### TASK LIST:
**A)** What highest doubles ranking does the Paula Zabala profile give?
**B)** From the Paula Zabala profile, copy out the stretch from "- Prize money: $46,277" through "(28 December 2009)".
**C)** Write what comes next in the Paula Zabala profile, starting after its last sentence.

### TEXT:
Paula Zabala
- Full name: Paula Zabala Alvarez
- Country (sports): Colombia
- Born: 26 January 1985 (age 40) Medellín, Colombia
- Height: 1.63 m (5 ft 4 in)
- Prize money: $46,277

Singles
- Career record: 107–186
- Career titles: 0
- Highest ranking: No. 368 (22 February 2010)

Doubles
- Career record: 95–96
- Career titles: 7 ITF
- Highest ranking: No. 312 (28 December 2009)

= Paula Zabala =

Colombian tennis player (born 1985)

Paula Zabala Alvarez (born 26 January 1985) is a former professional tennis player from Colombia.

### GIVEN INFORMATION:
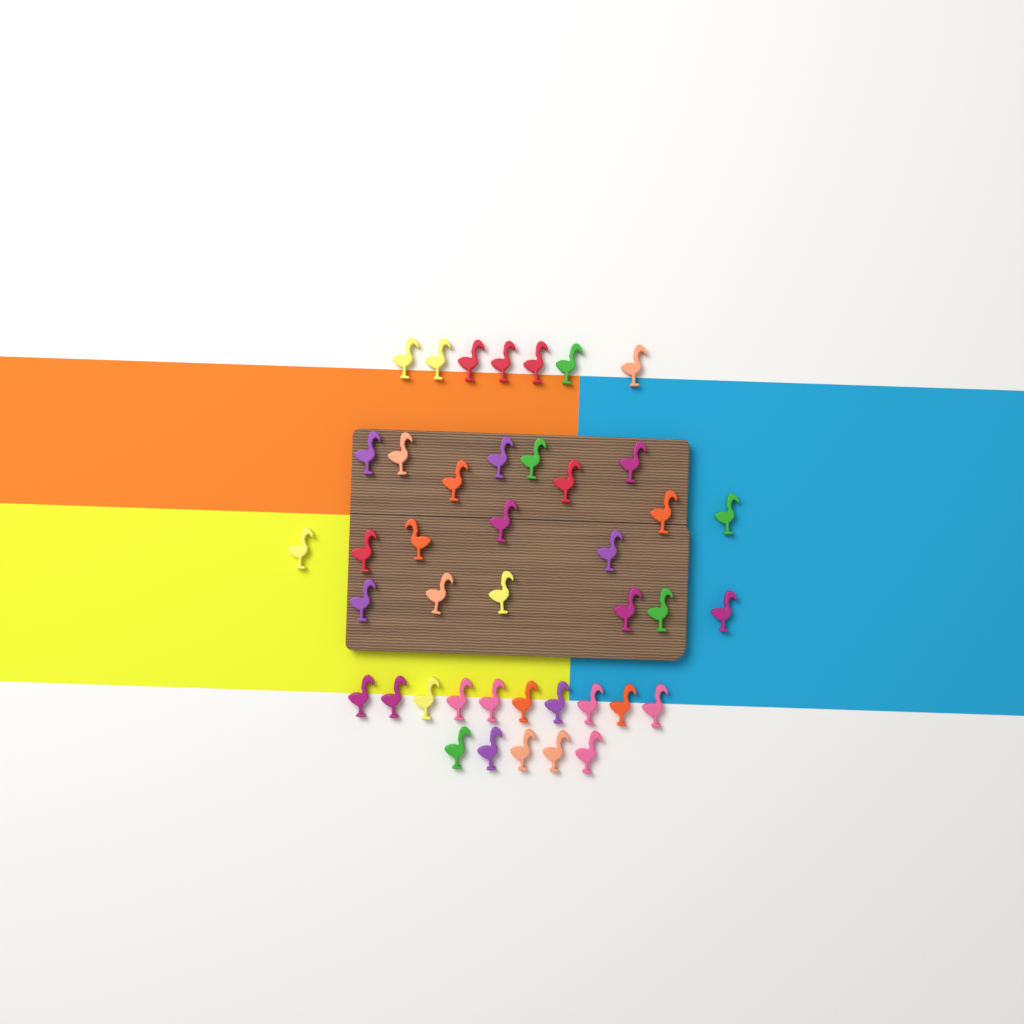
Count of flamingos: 42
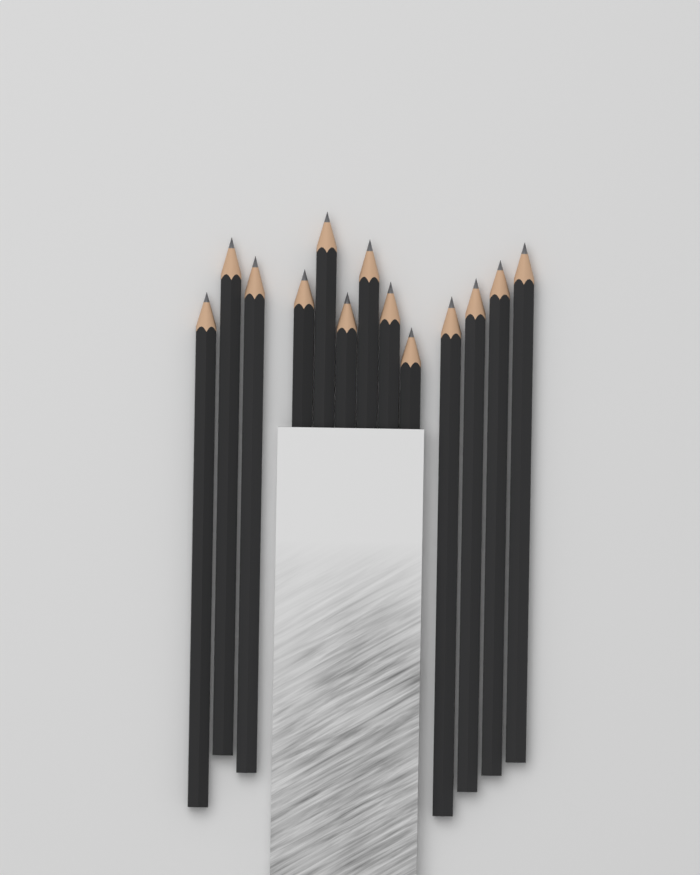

### ANSWERS BY TASK:
**A)** No. 312, reached on 28 December 2009.

**B)**
- Prize money: $46,277

Singles
- Career record: 107–186
- Career titles: 0
- Highest ranking: No. 368 (22 February 2010)

Doubles
- Career record: 95–96
- Career titles: 7 ITF
- Highest ranking: No. 312 (28 December 2009)

**C)**
==Biography==
Born in Medellín, Zabala was based in the United States and played collegiate tennis for Florida International University.

As a professional player, she reached career-high rankings of 368 in singles and 312 in doubles. She won seven ITF titles, all in doubles. Her only WTA Tour main-draw appearance came at the 2010 Copa Colsanitas in Bogotá, where she competed as a singles wildcard and was beaten in the first round by Austria's Patricia Mayr.

Zabala played a Fed Cup doubles match for Colombia in 2010, partnering Karen Castiblanco in a win over the Bolivian pairing of María Fernanda Álvarez Terán and Maria Paula Deheza.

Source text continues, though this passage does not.